▶ _Work request_:
Using only the entries below, copy exactly the lines that begin at the one with "left shoulder: (173, 173)" and end at the one with "nose: (169, 87)", both included. Drop the pictures.

[Dataset entries]
----

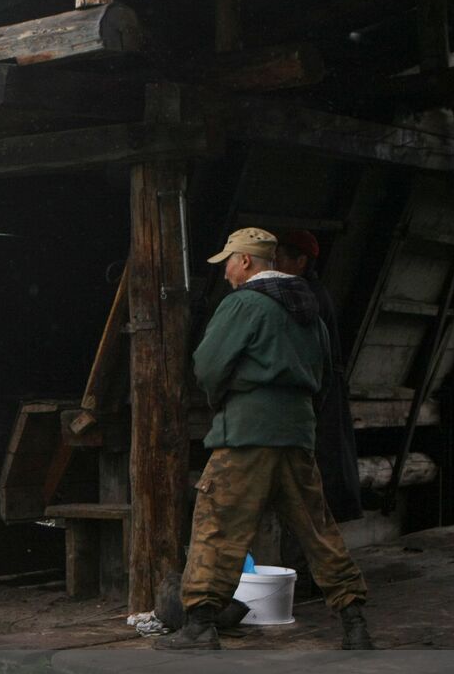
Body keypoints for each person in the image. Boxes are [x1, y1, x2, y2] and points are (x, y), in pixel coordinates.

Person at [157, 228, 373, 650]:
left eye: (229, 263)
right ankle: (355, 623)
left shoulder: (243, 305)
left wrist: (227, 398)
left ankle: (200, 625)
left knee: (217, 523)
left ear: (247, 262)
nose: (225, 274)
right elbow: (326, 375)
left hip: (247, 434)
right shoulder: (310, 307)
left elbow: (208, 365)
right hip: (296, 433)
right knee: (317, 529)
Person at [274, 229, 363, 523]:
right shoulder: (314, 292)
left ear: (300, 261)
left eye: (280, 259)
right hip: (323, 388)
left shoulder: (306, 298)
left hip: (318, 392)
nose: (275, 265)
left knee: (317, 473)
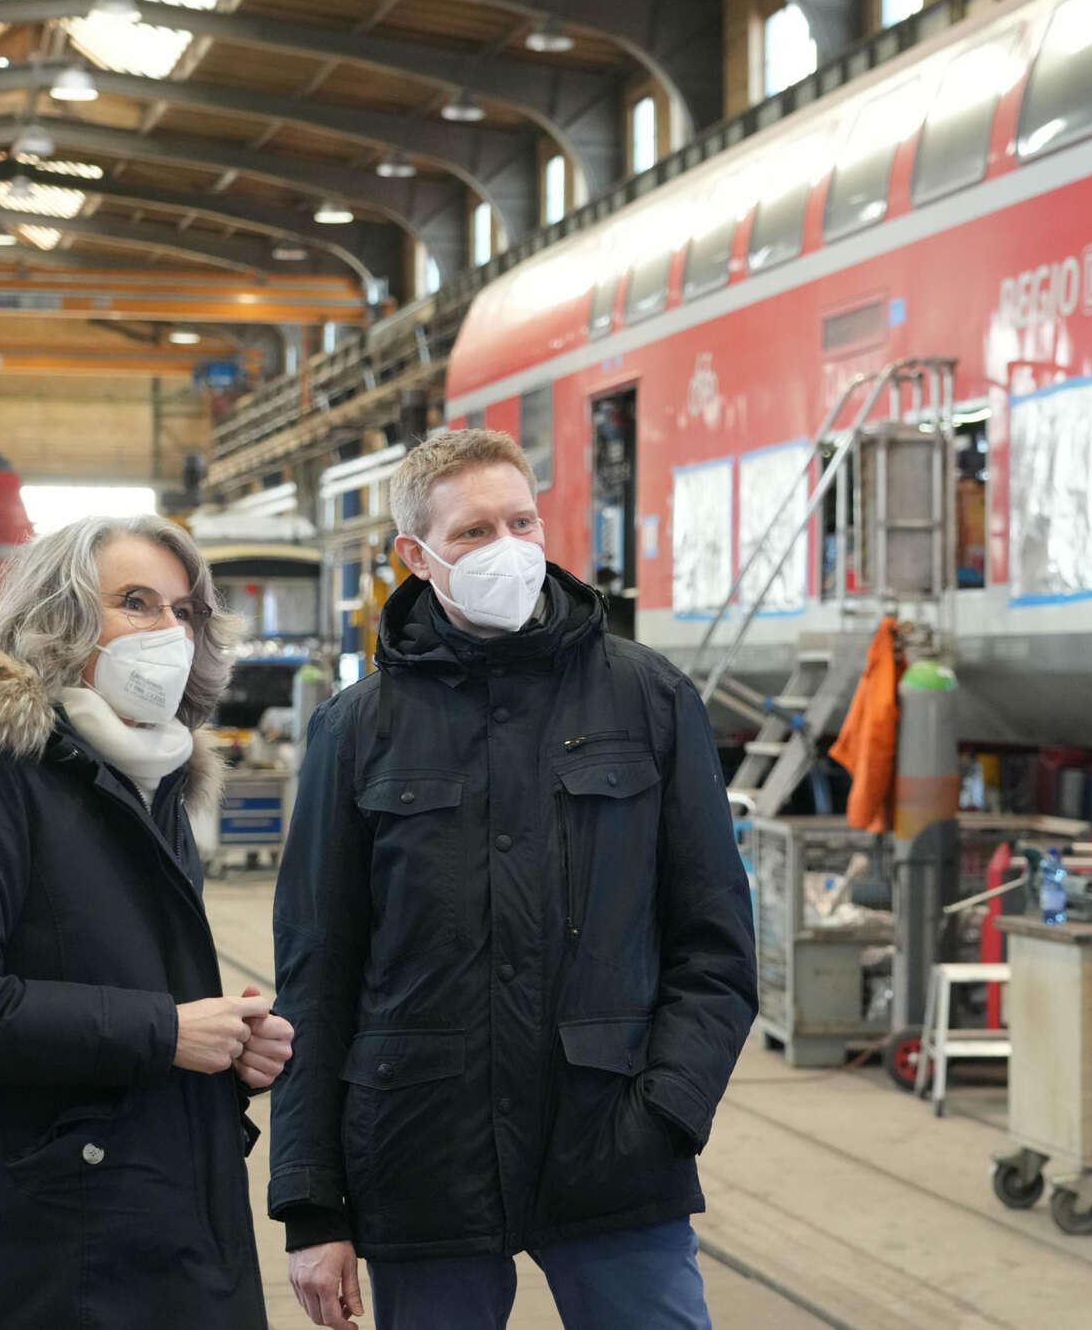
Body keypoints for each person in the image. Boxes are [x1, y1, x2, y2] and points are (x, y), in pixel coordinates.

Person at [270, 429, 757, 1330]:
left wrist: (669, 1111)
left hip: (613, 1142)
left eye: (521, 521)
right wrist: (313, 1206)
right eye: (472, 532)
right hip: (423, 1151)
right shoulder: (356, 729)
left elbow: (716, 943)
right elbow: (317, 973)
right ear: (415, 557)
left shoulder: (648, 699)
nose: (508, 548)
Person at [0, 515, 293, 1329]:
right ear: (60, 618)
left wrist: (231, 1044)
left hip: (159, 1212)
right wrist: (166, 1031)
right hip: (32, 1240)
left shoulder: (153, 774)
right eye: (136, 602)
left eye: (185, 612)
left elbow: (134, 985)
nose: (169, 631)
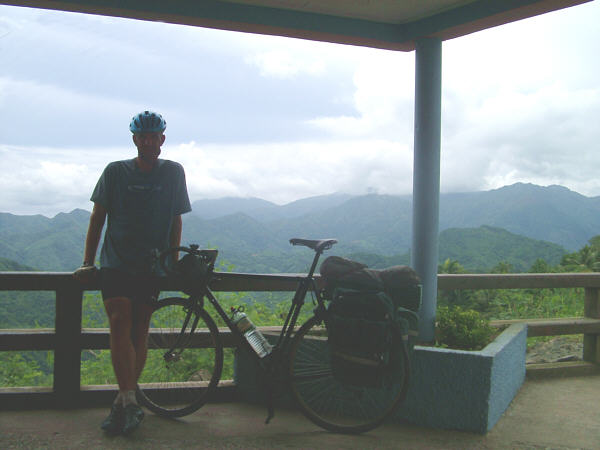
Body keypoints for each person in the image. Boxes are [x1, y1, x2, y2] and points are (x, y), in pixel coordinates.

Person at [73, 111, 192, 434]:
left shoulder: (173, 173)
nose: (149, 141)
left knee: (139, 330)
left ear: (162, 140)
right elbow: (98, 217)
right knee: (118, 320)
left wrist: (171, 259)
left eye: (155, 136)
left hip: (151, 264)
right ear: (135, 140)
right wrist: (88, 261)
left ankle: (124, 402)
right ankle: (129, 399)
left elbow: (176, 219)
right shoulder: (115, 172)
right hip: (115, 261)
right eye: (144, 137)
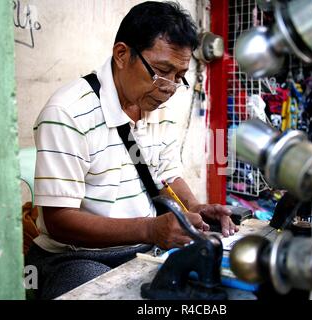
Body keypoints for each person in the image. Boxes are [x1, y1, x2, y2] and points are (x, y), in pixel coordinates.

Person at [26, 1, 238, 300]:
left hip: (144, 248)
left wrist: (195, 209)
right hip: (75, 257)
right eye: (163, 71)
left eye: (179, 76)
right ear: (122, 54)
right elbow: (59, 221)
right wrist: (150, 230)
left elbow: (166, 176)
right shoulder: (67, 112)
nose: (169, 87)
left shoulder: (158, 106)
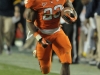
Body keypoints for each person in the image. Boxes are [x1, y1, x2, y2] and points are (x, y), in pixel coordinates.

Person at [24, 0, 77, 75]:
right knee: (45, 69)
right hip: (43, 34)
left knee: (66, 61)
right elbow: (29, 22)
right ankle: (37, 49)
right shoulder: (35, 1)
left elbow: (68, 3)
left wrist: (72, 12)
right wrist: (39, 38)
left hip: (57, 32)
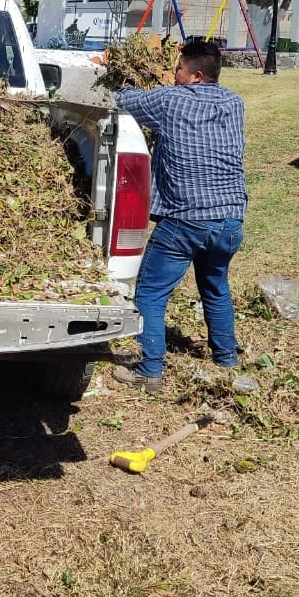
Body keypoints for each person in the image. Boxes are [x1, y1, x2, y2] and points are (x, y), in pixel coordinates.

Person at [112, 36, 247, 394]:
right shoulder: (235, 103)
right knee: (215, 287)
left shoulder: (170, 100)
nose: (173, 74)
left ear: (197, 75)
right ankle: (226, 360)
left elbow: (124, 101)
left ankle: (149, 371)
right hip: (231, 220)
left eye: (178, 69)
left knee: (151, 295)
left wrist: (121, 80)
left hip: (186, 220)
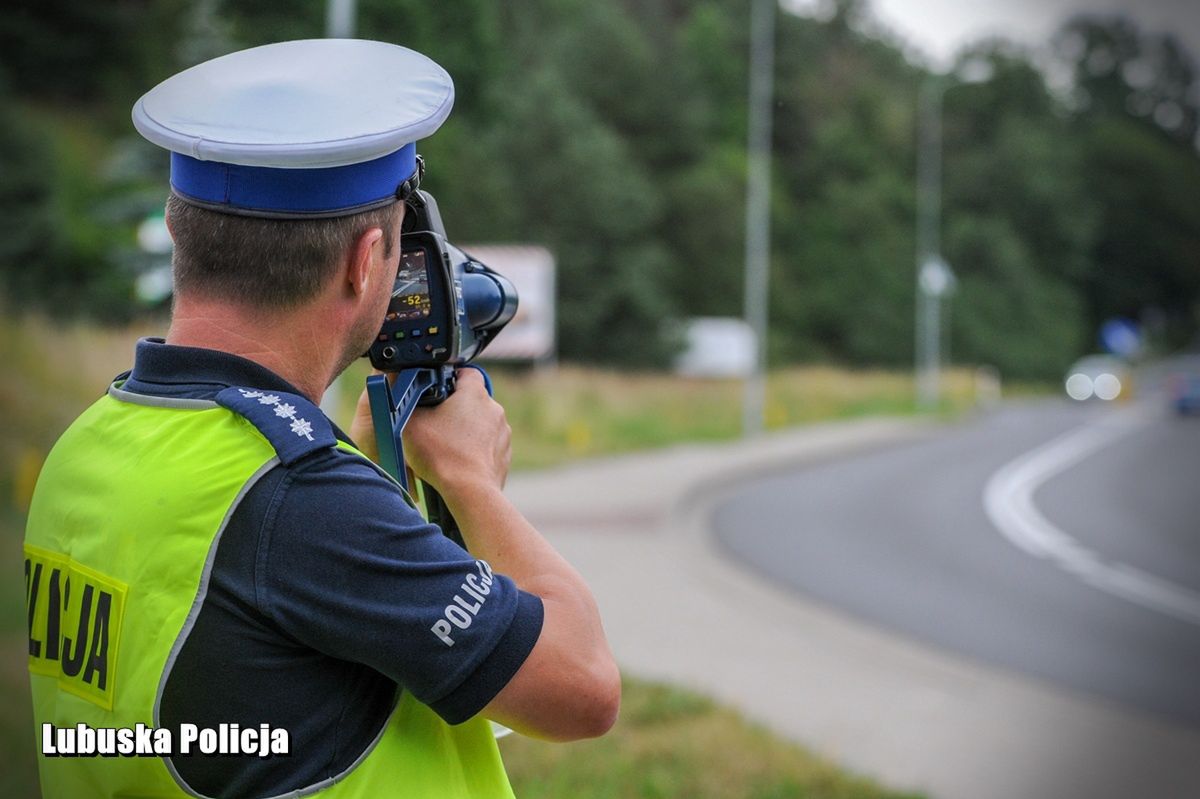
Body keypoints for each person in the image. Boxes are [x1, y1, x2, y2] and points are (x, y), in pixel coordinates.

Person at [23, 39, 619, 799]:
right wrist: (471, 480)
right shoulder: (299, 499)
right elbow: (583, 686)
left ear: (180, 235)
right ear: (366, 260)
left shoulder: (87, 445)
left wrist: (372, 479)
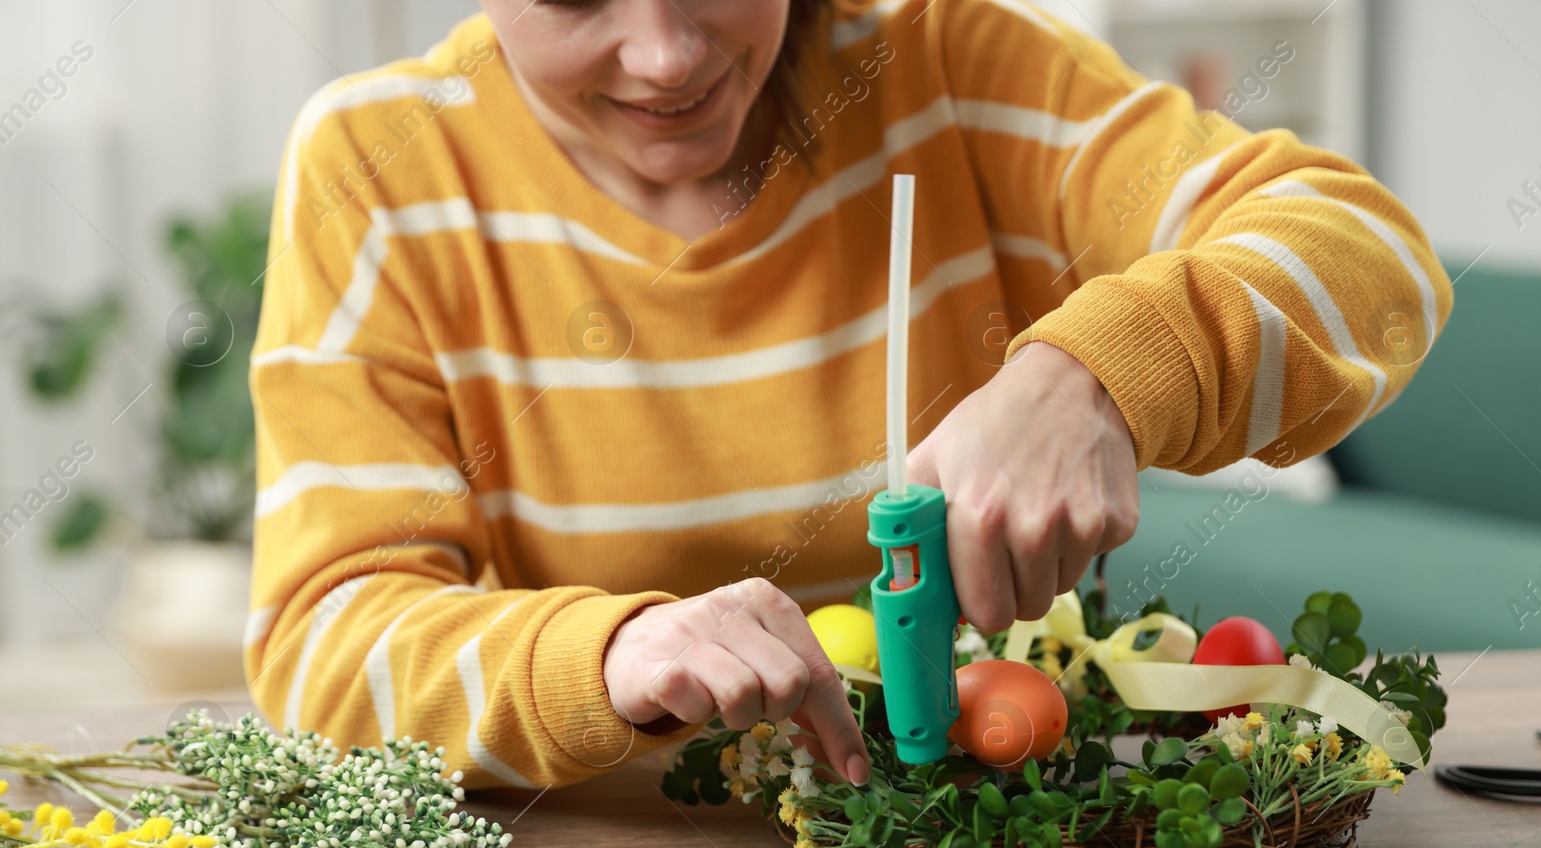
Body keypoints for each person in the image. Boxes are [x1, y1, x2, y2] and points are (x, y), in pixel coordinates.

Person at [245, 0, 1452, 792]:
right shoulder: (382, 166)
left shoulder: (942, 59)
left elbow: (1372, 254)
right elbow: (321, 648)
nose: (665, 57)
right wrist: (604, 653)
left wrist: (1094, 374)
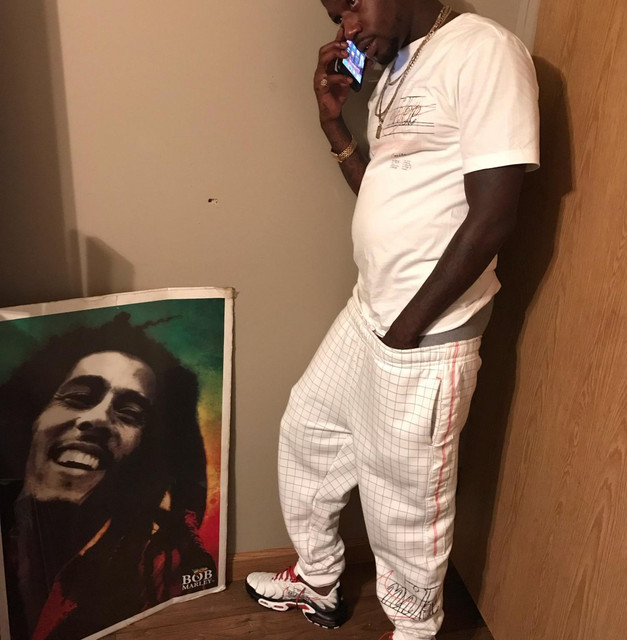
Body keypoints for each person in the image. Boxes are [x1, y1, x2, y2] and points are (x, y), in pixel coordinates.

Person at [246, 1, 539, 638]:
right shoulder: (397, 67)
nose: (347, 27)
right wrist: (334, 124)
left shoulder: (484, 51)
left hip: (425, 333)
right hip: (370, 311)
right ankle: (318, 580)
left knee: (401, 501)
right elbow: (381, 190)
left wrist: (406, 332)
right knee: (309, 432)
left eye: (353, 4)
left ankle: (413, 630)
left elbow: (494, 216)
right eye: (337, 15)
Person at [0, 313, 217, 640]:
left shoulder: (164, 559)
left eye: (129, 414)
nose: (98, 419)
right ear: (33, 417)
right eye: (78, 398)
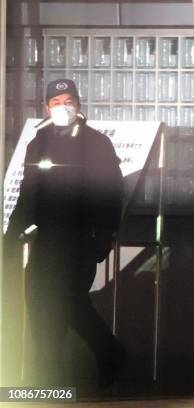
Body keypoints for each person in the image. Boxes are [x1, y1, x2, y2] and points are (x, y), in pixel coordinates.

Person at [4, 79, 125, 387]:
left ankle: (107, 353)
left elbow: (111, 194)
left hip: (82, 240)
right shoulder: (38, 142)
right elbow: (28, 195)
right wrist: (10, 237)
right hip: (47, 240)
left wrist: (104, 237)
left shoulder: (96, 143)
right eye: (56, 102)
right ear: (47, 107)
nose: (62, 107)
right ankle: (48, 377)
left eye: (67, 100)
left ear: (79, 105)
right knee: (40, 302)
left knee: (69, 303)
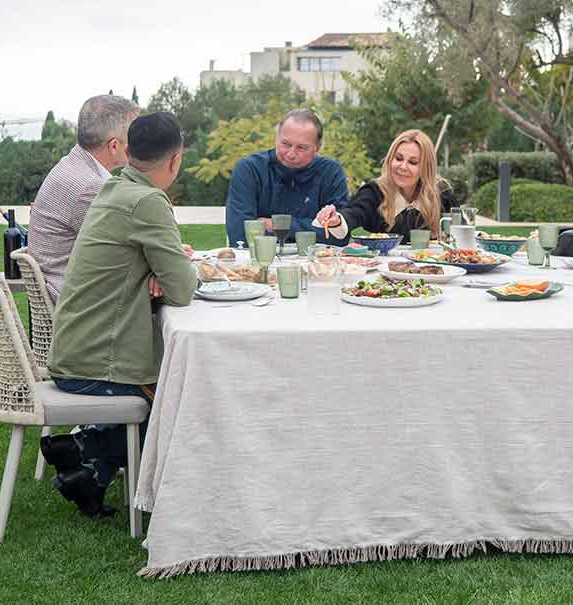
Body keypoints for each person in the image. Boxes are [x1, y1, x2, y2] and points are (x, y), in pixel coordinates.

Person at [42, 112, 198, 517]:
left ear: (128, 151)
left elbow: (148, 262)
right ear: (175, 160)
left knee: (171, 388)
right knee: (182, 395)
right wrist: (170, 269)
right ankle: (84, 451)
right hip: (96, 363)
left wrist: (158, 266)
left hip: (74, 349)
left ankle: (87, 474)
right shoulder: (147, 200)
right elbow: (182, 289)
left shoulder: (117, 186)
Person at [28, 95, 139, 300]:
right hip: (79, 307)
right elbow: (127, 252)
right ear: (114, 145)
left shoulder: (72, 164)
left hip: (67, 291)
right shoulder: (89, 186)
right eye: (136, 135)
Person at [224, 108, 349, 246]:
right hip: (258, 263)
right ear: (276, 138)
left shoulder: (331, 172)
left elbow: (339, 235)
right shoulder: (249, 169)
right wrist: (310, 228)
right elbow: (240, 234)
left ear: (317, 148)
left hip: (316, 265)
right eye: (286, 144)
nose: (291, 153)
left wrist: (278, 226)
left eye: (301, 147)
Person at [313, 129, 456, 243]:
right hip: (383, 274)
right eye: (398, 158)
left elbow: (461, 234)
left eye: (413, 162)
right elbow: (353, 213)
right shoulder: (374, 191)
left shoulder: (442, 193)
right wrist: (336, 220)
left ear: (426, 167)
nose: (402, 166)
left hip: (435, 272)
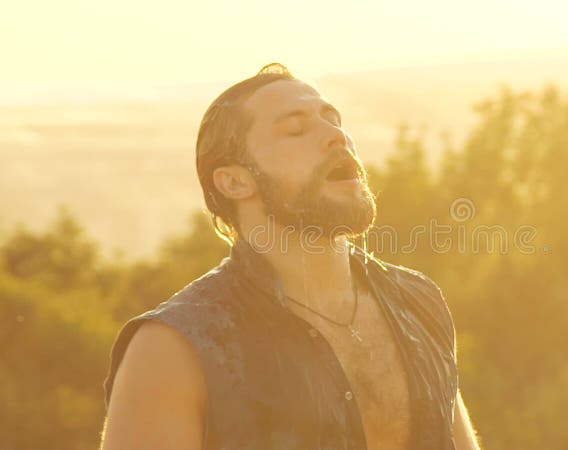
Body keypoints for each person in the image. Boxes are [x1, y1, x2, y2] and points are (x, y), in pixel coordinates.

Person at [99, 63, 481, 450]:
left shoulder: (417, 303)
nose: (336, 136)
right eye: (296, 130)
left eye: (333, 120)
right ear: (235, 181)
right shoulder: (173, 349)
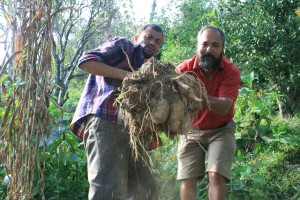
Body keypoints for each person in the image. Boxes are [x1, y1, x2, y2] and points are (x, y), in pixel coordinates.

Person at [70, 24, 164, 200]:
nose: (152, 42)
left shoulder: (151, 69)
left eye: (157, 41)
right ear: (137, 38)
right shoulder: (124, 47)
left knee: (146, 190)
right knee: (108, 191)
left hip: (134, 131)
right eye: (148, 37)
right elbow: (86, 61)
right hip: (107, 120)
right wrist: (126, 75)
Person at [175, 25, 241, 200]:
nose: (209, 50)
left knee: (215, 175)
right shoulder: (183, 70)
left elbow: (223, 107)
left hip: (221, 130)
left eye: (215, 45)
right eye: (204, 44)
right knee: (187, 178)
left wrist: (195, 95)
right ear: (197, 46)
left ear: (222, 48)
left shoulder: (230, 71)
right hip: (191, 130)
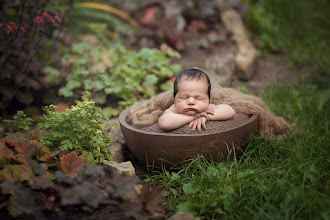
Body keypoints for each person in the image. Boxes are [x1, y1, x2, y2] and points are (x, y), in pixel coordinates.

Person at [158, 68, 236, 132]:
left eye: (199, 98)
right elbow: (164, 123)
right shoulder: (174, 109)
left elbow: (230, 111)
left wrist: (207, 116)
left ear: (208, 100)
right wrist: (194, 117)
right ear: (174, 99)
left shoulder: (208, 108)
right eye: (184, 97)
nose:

----

▶ _Solution for this problem_:
left shoulder: (173, 173)
nose: (149, 141)
left knee: (139, 330)
left ear: (162, 140)
right elbow: (98, 217)
right knee: (118, 320)
left wrist: (171, 259)
left eye: (155, 136)
left hip: (151, 264)
right ear: (135, 140)
right wrist: (88, 261)
left ankle: (124, 402)
right ankle: (129, 399)
left elbow: (176, 219)
right shoulder: (115, 172)
right hip: (115, 261)
right eye: (144, 137)
Body keypoints for each person in the image. Boxes are [x1, y1, x2, y2] and points are (x, y), in pixel coordinates.

Person at [26, 1, 238, 300]:
left hip: (144, 248)
left wrist: (195, 209)
right hip: (75, 257)
right eye: (163, 71)
left eye: (179, 76)
right ear: (122, 54)
right elbow: (59, 221)
right wrist: (150, 230)
left elbow: (166, 176)
right shoulder: (67, 112)
nose: (169, 87)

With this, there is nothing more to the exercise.